Bram and Gael are decent, likeable characters, ordinary men who just want to make a quiet life with someone with the same wants, needs and outlook. Bram is in his late forties and used to being alone, which has probably made him a bit set in his ways; while Gael is younger (twenty-nine) and has had a tough life, didn’t know either of his parents, and struggled to bring up his younger brother, who was neuroatypical and for whose death Gael blames himself. He’s a good man and is determined that Bram won’t regret his decision to make the contract – although an unexpected event may have scuppered Gael’s chances before he can even get settled.

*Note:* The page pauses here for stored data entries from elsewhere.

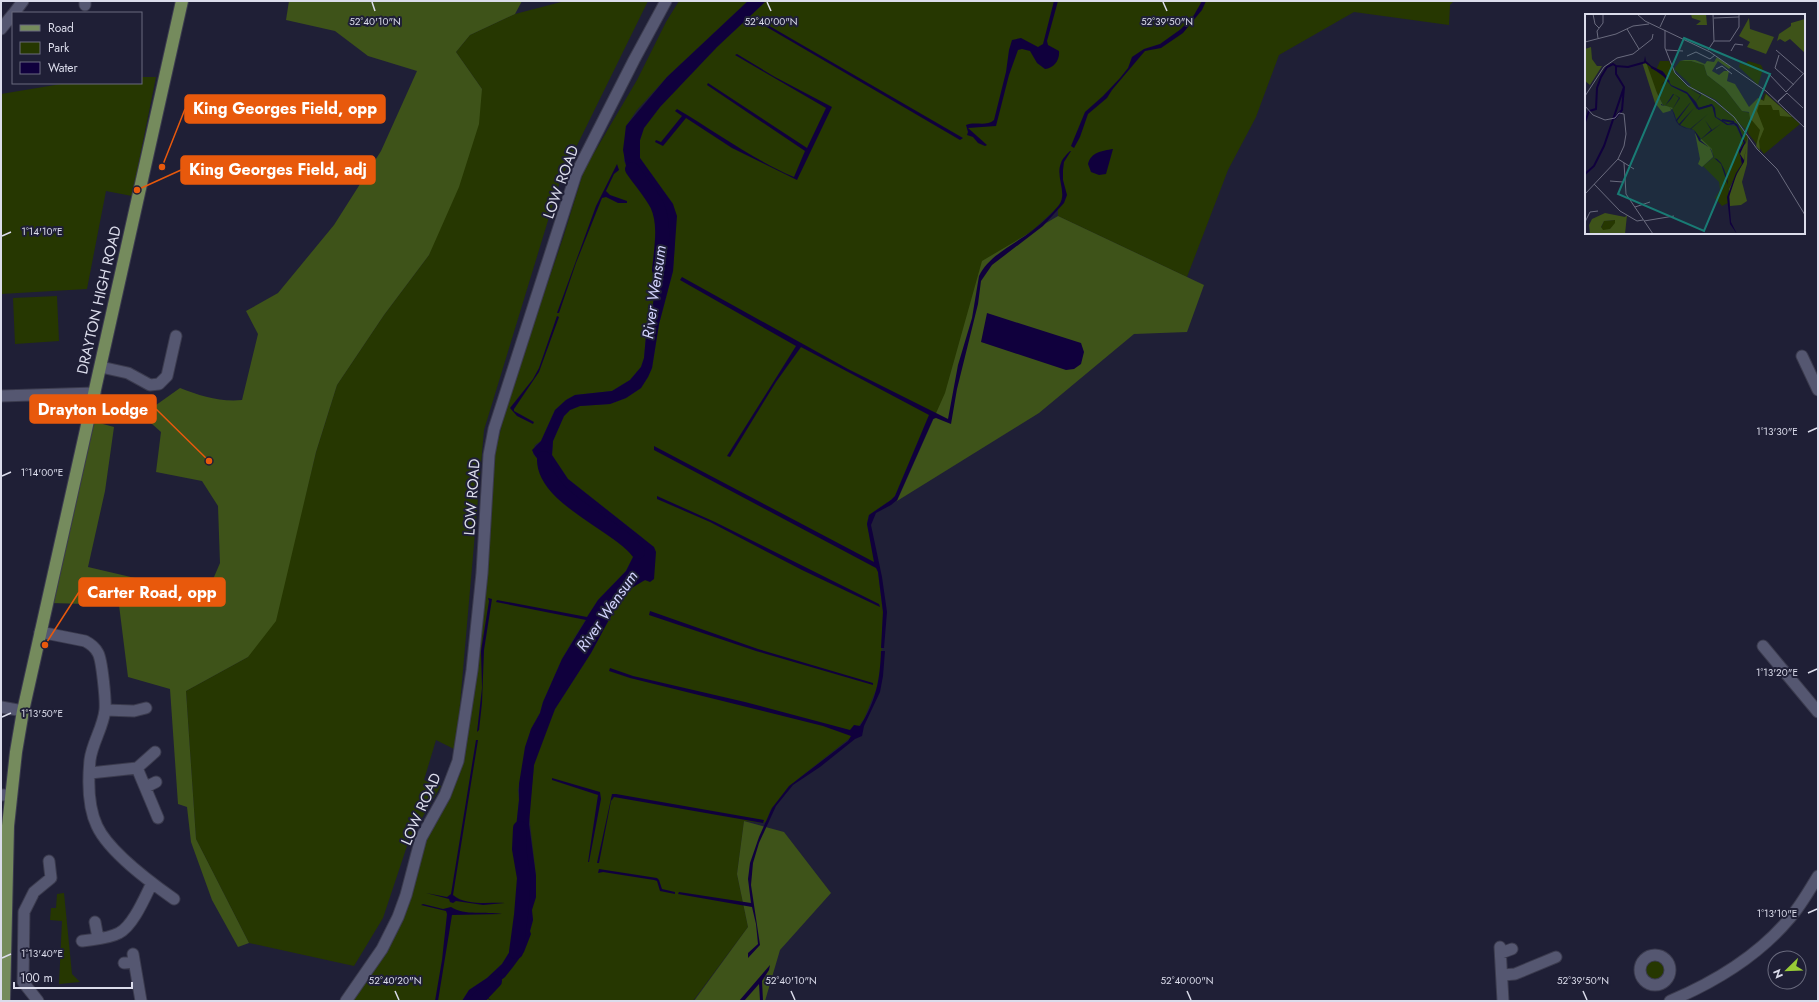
<svg xmlns="http://www.w3.org/2000/svg" width="1819" height="1002" font-family="Jost,sans-serif">
<style>
.green{fill:#263701}
.forest{fill:#3e5319}
.water{fill:#10003d}
.lines{fill:none;stroke-linecap:round;stroke-linejoin:round}
.river{stroke:#10003d;stroke-width:14}
.minor-casing{stroke:#3b3b4e;stroke-width:13}
.major-casing{stroke:#3b3b4e;stroke-width:14}
.minor{stroke:#555771;stroke-width:11}
.major{stroke:#758b5d;stroke-width:12}
.ticks{fill:none;stroke:#dbdceb;stroke-width:1.5}
.labels{text-anchor:middle;dominant-baseline:central;stroke-width:4;stroke-linejoin:round;paint-order:stroke}
.street-label{font-size:15px;fill:#dbdceb;stroke:#1f1f36}
.water-label{font-size:16px;font-style:italic;fill:#d1d3fc;stroke:#1f1f36}
.inset-river{fill:none;stroke:#10003d;stroke-width:2}
.inset-road{fill:none;stroke:#6a6b7e;stroke-width:1}
.view{fill:#197b74;fill-opacity:0.15;stroke:#197b74;stroke-width:2}
.inset-edge{fill:none;stroke:#dbdceb;stroke-width:2}
.ticks-label{font-size:10px;text-anchor:middle;fill:#dbdceb;stroke:#1f1f36;stroke-width:4;stroke-linejoin:round;paint-order:stroke}
.leader{fill:none;stroke:#e8590c;stroke-width:1.5}
.callout-dot{fill:#e8590c;stroke:#1f1f36;stroke-width:1.5}
.callout{fill:#e8590c;stroke:#e8590c;stroke-width:1.5}
.callout-label{font-size:16px;text-anchor:middle;font-weight:bold;fill:#fff}
</style>
<rect width="100%" height="100%" fill="#1f1f36"/>
<path class="green" d="M565 1H648L561 178 484 430 456 750 436 740 424 780 441 786 409 840 383 918 354 966 249 943 196 839 186 691 248 657 296 533 316 452 337 385 384 315 429 255 482 89 456 52 470 35 515 14Z
M679 1H748L667 77 637 110 626 126 624 161 632 176 656 196 662 205 664 211 658 280 646 336 644 358 641 367 630 380 612 391 575 395 566 400 555 410 541 441 535 445 533 454 539 460 549 478 622 535 631 545 634 555 626 571 598 600 573 640 562 659 543 702 540 713 531 729 518 790 519 800 516 828 524 880 519 904V930L518 938 502 964 487 978 469 990 462 1001H351L386 948 424 844 460 774 474 695 482 617 493 462 508 399 563 238 584 170 637 80 666 22Z
M766 1H1454L1450 5 1449 25 1354 12 1279 55 1256 117 1228 170 1187 277 1058 216V207L1033 230 1002 252 948 419 931 411 895 496 891 500 869 515 867 524 878 572 883 612 881 674 878 685 864 719 850 738 798 779 770 811 767 821 763 823 744 821 737 874 748 927 693 1001H477L490 987 505 977 530 931 533 920 531 910 536 897V876L529 815 534 765 542 739 555 709 591 653 619 601 630 589 641 581 647 580 644 539 568 479 552 455 553 441 564 416 570 410 580 406 610 404 626 398 641 388 648 377 652 368 659 324 673 271 675 243 673 204 640 158V140L644 128 660 107 717 47Z
M141 77H156L132 196 106 191 87 289 1 294V94L67 83H141Z
M57 296 59 341 15 344 13 298Z
M64 893 72 974 80 982 59 984 62 921 50 920 51 908H56L57 894Z
M1642 970a12 12 0 1 1 24 0a12 12 0 1 1-24 0Z"/>
<path class="forest" d="M289 1H522L515 14 470 35 456 52 482 89 479 124 459 187 429 255 384 315 337 385 316 452 276 621 248 657 186 691 196 839 249 943 238 947 212 900 191 842 187 807 178 804 170 689 128 677 119 605 51 603 92 421 114 427 105 491 88 567 199 593 211 584 220 563 218 506 202 481 156 472 161 432 142 415 180 388C200 396 220 402 242 400L258 334 246 311 278 293 334 225 381 151 417 71 368 56 335 31 286 20Z
M1058 216 1204 285 1187 332 1134 334 1039 413 897 501 945 393 982 261Z
M744 821 784 832 831 893 780 950 765 1001H694L748 927 737 874Z"/>
<path class="water" d="M748 1H766L717 47 660 107 644 128 640 140V158L673 204 677 216 673 271 659 324 652 368 648 377 641 388 626 398 610 404 580 406 570 410 564 416 553 441 552 455 568 479 654 547 656 552 654 579 650 582 645 580 630 589 619 601 591 653 555 709 534 765 529 824 536 876V897L532 910 533 920 530 931 531 934 524 952 513 967 505 977 483 994 492 1001 482 995 477 1001H462L469 990 487 978 502 964 518 938 519 930V904L524 880 516 828 519 800V784L525 747 531 729 540 713 543 702 562 659 586 620 496 602 497 600 587 617 598 600 626 571 634 555C631 530 591 515 573 502 558 491 549 478 540 462 537 458 534 455 532 450L541 441 555 410 566 400 575 395 612 391 630 380 641 367 644 358 646 336 658 280 664 211 662 205 656 196 632 176 626 166 623 150 626 126 667 77Z
M1054 1H1058L1047 41 1048 45 1059 51C1060 60 1054 68 1045 69L1037 63 1030 51 1022 49 1018 50 1009 75 996 126 968 128 987 145 985 146 978 143 973 137 967 135 968 132 966 125C975 121 986 127 994 120L1006 72 1009 50 1012 40 1021 38 1038 47 1043 44Z
M1202 1H1206L1202 10 1183 33 1161 48 1145 51 1139 58 1112 90 1107 98 1088 114 1080 137 1074 148 1071 146 1085 112 1103 96 1120 78 1128 68 1132 57 1144 49 1160 44 1181 29 1194 15Z
M766 24 963 138 960 140 765 26Z
M737 54 775 77 832 107 797 180 732 148 686 118 663 146 655 142 656 140 661 142 682 116 675 111 677 109C716 132 752 159 794 177L805 151 707 85 708 83 807 148 826 108 735 55Z
M1113 149 1106 174 1099 175 1091 172 1088 164C1091 152 1102 151 1113 149Z
M1070 151H1071L1064 162 1063 170V180L1067 195 1064 203 1043 226 992 265 981 281 978 304 957 389 951 424 936 418 933 419 897 500 891 505 876 513 871 525 882 577 887 612 884 648H881L883 612 878 572 876 568 654 450V446L874 562 867 524 869 515 891 500 895 496 929 415 801 347 776 382 730 457 727 456 796 346 680 280 682 277 848 369 948 419 958 365 972 318 979 276C989 255 1015 244 1033 230 1042 223 1052 214 1059 205 1068 193 1055 177 1061 163 1062 159 1067 154 1070 151Z
M617 164 619 170 614 174 606 191 610 195 627 201V203H618L606 197 602 198 576 263 559 313H557L596 206Z
M987 313 1081 343 1084 352 1081 364 1074 369 1066 370 981 342Z
M557 316 559 317 539 372 514 409V411L534 422 533 424 517 416 510 408 533 379 539 368Z
M657 496 715 522 879 604 880 607 802 570 710 522 657 499Z
M488 598 492 599 484 650 482 703 479 730 477 732 482 688 481 651 489 601Z
M650 611 758 649 873 683V685L756 651 649 615Z
M881 651H885L883 676 880 692 864 726 862 736 855 739 820 767 793 785 776 806 759 843 753 863 751 885 760 945 748 958V953L758 944 756 924 752 907 678 894 679 892 751 903 748 879 750 863 759 837 772 808 789 786 848 741 851 736 823 726 630 678 609 671 610 668 633 676 745 702 850 730 854 725 860 726C876 702 880 679 881 651Z
M476 740H478L453 895C465 906 489 902 505 903L483 905 456 901 453 903 450 902 449 899 426 893 447 897 451 894Z
M552 778 600 792 601 799 589 862H588L598 795 552 780Z
M612 794H616L764 820 763 823 614 797 611 801 599 863H597Z
M599 869 657 878 659 880 662 889 675 892V894L660 891 657 881 654 880 603 872 598 873Z
M423 904 443 909 451 907C465 916 485 911 502 914L452 915 438 1001H435L442 960 447 914 446 911 421 905Z
M770 965 769 970 762 981 763 1001H760L759 984 744 1001H739Z"/>
<g class="lines">
<path class="river" d="M632 169C640 181 650 192 657 205 666 225 661 249 659 270
M544 458C542 498 617 524 638 552
M516 952 521 915 524 878 519 849 520 828
M476 1001 495 981"/>
<g class="minor-casing">
<path id="minor" d="M85 5V1
M14 13 23 1
M1 29 13 14
M1802 356 1818 390
M101 367 128 373 150 385 159 384 167 376 176 336
M1 396 95 393
M40 632 85 641C91 644 95 647 98 653 102 660 106 701 105 710 103 728 92 743 90 760 88 780 88 807 97 826 109 852 150 882 174 899
M1763 646 1818 712
M1 707 23 711
M105 710 134 711 146 708
M137 768 158 818
M90 773 137 768 155 752
M146 787 156 782
M1 795H10
M95 922 98 938
M82 941C94 939 108 939 119 933 133 926 145 897 152 883
M1500 947 1503 1001
M1501 953 1512 949
M133 954 141 1001
M1640 970a15 15 0 1 1 30 0a15 15 0 1 1-30 0Z
M124 963 134 962
M1503 975 1515 974 1556 957
M38 1001 23 982 24 912 34 892 51 878 49 861
M346 1001 382 949 398 917 406 895 421 838 445 795 458 761 472 670 482 573 489 455 494 429 576 174 634 60 666 1
M1670 1001C1715 982 1757 957 1789 919 1800 907 1809 891 1818 876"/>
</g>
<g class="major-casing">
<path id="major" d="M4 1001 8 826 16 752 23 711 182 1"/>
</g>
<use href="#minor" class="minor"/>
<use href="#major" class="major"/>
</g>
<path class="ticks" d="M372 2 375 11M767 2 771 11M1163 2 1167 11M2 236 11 232M1808 432 1817 428M2 476 11 472M1808 673 1817 669M2 717 11 713M1808 913 1817 909M2 958 11 954M395 991 399 1000M791 991 795 1000M1187 991 1191 1000M1583 991 1587 1000"/>
<g class="labels">
<g class="street-label">
<text transform="translate(561 182) rotate(-70)">LOW ROAD</text>
<text transform="translate(99 300) rotate(-77)">DRAYTON HIGH ROAD</text>
<text transform="translate(472 497) rotate(-86)">LOW ROAD</text>
<text transform="translate(421 809) rotate(-66)">LOW ROAD</text>
</g>
<g class="water-label">
<text transform="translate(654 292) rotate(-82)">River Wensum</text>
<text transform="translate(607 611) rotate(-55)">River Wensum</text>
</g>
</g>
<g transform="translate(1585 14)">
<rect width="220" height="220" fill="#1f1f36"/>
<path d="M75 47H84L90 59 102 72 128 86 149 104 163 122 161 129 152 109 143 110 130 102 128 91 114 94 103 79 86 71 79 59 71 56ZM95 47H106L119 51 122 61 140 75 157 97 165 99 173 84 178 86 180 79 215 110 179 140 163 119 165 109 163 118 131 86 104 72 106 71 89 55ZM163 47 176 51 178 55 173 71 154 53 155 49 160 51ZM61 49 69 56 78 60 86 72 102 80 112 95 114 96 127 91 130 103 142 111 151 112 159 129 154 135 157 150 144 174 143 189 137 192 130 184 135 176 134 168 118 152 129 143 126 135 115 126 109 116 94 111 87 94 78 91 68 71ZM30 206 31 209 25 215 18 217 16 214 19 207Z" fill="#263701"/>
<path d="M106 0H121L122 11H111L116 7 107 4ZM164 4 165 15 189 23 181 40 162 33 165 28 154 22ZM220 5V39L205 25 200 28 195 25 192 27 194 20 206 12V9ZM6 33 7 45 12 52H17L5 71 0 67V35ZM132 43 146 53 144 55 133 47 127 57 134 61 139 57H144L142 67 150 70 164 93 173 84 179 87 181 80 207 103 195 102 194 96H188L186 91H174L172 97 179 115 174 127 175 137 171 132 175 116 165 104 164 98 157 97 140 75 122 61 119 51 106 47H95L100 46H110L120 50 122 47 129 48ZM57 48H61L72 79 78 91 88 94 85 97 78 99 70 89ZM110 119 127 135 128 143 117 153 113 150 115 145ZM163 122 162 150 157 168 162 187 156 191 145 192 144 175 158 149 155 143V135L161 129ZM20 199 40 203 42 201 40 220H5L4 211 7 205ZM30 206V209L25 215 18 216 16 213 19 207Z" fill="#3e5319" fill-rule="evenodd"/>
<path d="M60 42 61 47 71 56 76 42 71 56 79 59 86 71 102 78 111 88 116 81 105 75 116 80 111 88 114 94 127 90 130 94 131 103 143 110 149 108 153 111 160 129 155 140 159 146 161 133 159 148 152 159 144 183 146 208 152 220 145 210 142 183 151 159 157 150 154 137 159 129 152 113 149 110 142 111 130 103 127 91 112 95 102 80 86 72 82 66 75 72 82 65 59 48ZM88 80H89L86 85 80 92 84 93 87 96 94 84 89 80 95 84 87 96 89 99 91 106 104 90 106 88 92 107 94 110 109 94 95 111 101 114 119 99 101 114 105 115 123 100 106 115 109 116 116 125 126 116 120 106 127 116 137 109 115 126 126 135 129 144 132 145 136 149 139 155 142 164 143 171 132 185 142 199 132 185 143 171 136 150 129 144 125 134 114 127 109 116 100 114 94 111 91 107 88 98 84 93 76 91V90L80 92Z" fill="#10003d"/>
<path class="inset-river" d="M66 53 77 58 84 68M113 95 127 91M29 105 37 96 39 73M137 106 149 108M0 108 4 97 11 95 12 74 16 63 22 53 28 50 31 52M0 116V136M0 160 9 152 19 132 39 73 31 60V52L43 53 61 48"/>
<path class="inset-road" d="M8 0 10 10 14 14M52 0 60 7 125 38 181 77 220 114M129 4 154 3M75 13 81 0M42 15 54 35M80 16V34L90 59 103 72 130 87 149 103 172 135 192 155 220 201M13 24 12 17 18 9V0M129 27H145L154 13V0M0 28 31 20 48 12 64 10M81 36 98 37M123 36 129 27 128 0M191 36 220 61M146 37 150 30 158 31M194 41 190 54 209 71M102 42 111 38 125 45 130 41M131 55 137 52 147 60M183 59 201 78M201 78 218 60M202 79 218 94M0 82 19 53 32 44 48 40 67 25 68 20M193 88 202 79 193 87M0 92 8 101 20 106 30 104 34 99 39 100 41 120 39 132 33 145 0 180M33 145 49 155M39 149 41 180 68 220M25 167 38 168M9 170 35 197 52 207 58 206M50 193 65 188M59 207 89 202M0 208 5 198 13 197"/>
<path class="view" d="M99 24 185 60 119 217 33 180Z"/>
<rect width="220" height="220" class="inset-edge"/>
</g>
<g class="ticks-label">
<text x="375" y="25">52°40'10"N</text>
<text x="771" y="25">52°40'00"N</text>
<text x="1167" y="25">52°39'50"N</text>
<text x="42" y="235">1°14'10"E</text>
<text x="1777" y="435">1°13'30"E</text>
<text x="42" y="476">1°14'00"E</text>
<text x="1777" y="676">1°13'20"E</text>
<text x="42" y="717">1°13'50"E</text>
<text x="1777" y="917">1°13'10"E</text>
<text x="42" y="957">1°13'40"E</text>
<text x="395" y="984">52°40'20"N</text>
<text x="791" y="984">52°40'10"N</text>
<text x="1187" y="984">52°40'00"N</text>
<text x="1583" y="984">52°39'50"N</text>
</g>
<path class="leader" d="M162 167L185 109M137 190L181 170M209 461L156 409M45 645L79 592"/>
<g class="callout-dot">
<circle cx="162" cy="167" r="4"/>
<circle cx="137" cy="190" r="4"/>
<circle cx="209" cy="461" r="4"/>
<circle cx="45" cy="645" r="4"/>
</g>
<g class="callout">
<rect x="185" y="95" width="200" height="28" rx="4"/>
<rect x="181" y="156" width="194" height="28" rx="4"/>
<rect x="30" y="395" width="126" height="28" rx="4"/>
<rect x="79" y="578" width="146" height="28" rx="4"/>
</g>
<g class="callout-label">
<text x="285" y="114">King Georges Field, opp</text>
<text x="278" y="175">King Georges Field, adj</text>
<text x="93" y="415">Drayton Lodge</text>
<text x="152" y="598">Carter Road, opp</text>
</g>
<rect width="1819" height="1002" fill="none" stroke="#dbdceb" stroke-width="4"/>
<rect x="12" y="12" width="130" height="72" fill="#1f1f36" stroke="#6a6b7e"/>
<rect x="20" y="25" width="20" height="6" fill="#758b5d" stroke="#6a6b7e"/>
<text x="48" y="32" font-size="12" fill="#dbdceb">Road</text>
<rect x="20" y="42" width="20" height="12" fill="#263701" stroke="#6a6b7e"/>
<text x="48" y="52" font-size="12" fill="#dbdceb">Park</text>
<rect x="20" y="62" width="20" height="12" fill="#10003d" stroke="#6a6b7e"/>
<text x="48" y="72" font-size="12" fill="#dbdceb">Water</text>
<g transform="translate(1787 970) rotate(247)"><circle r="19" fill="#1f1f36" stroke="#6a6b7e"/>
<path d="M0-3L7 15L0 10L-7 15Z" fill="#98cb36"/>
<text y="-6" font-size="11" font-weight="bold" text-anchor="middle" fill="#dbdceb">N</text>
</g>
<path d="M14 982v6h118v-6" fill="none" stroke="#dbdceb" stroke-width="2"/>
<text x="20" y="982" font-size="12" fill="#dbdceb" stroke="#1f1f36" stroke-width="3" paint-order="stroke">100 m</text>
</svg>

But he wants very much to help Bram and not to take advantage of his generosity. Gael is a natural caretaker, and I loved the small ways he starts to make a place for himself in Bram’s life, whether it’s cooking a meal, helping on the farm or just sitting quietly, listening to Bram talk or watching a video with him at the end of the day. Their relationship is incredibly touching and really well developed as they learn about each other, work alongside one another and start to fall in love.
There are a few dramatic events along the way to keep things moving, (although the last act ‘black moment’ kind of comes out of nowhere and is resolved very quickly), but ultimately, this is a character driven, sweet story about things we can all identify with; wanting to make a personal connection with someone, or escape a hopeless situation, or make a family and being prepared to fight hard to keep it.
Ms. Jensen’s worldbuilding is superb. She incorporates details about Alkirak and Zhemosen seamlessly into the narrative in such a way as to enable the reader to build clear pictures in the mind’s eye – of the dark, underground city on Zhemosen and of the austere, hostile surface of Alkirak, the acid mists, violent storms, and most of all, the dangerous but beautiful sun that so fascinates Gael and makes the clouds glow and colours the sky and the horizon. The dangers of daily life in such a place are brilliantly contrasted with everyday things like eating a meal or watching TV, and the slow-burn romance between Bram and Gael is beautifully done.
To See the Sun may be set on a distant planet at some unspecified time in the future, but at its heart, it’s a story about two lonely people finding something in each other they’ve been missing and yearning for. It’s sweet and gorgeously romantic and I enjoyed every bit of it.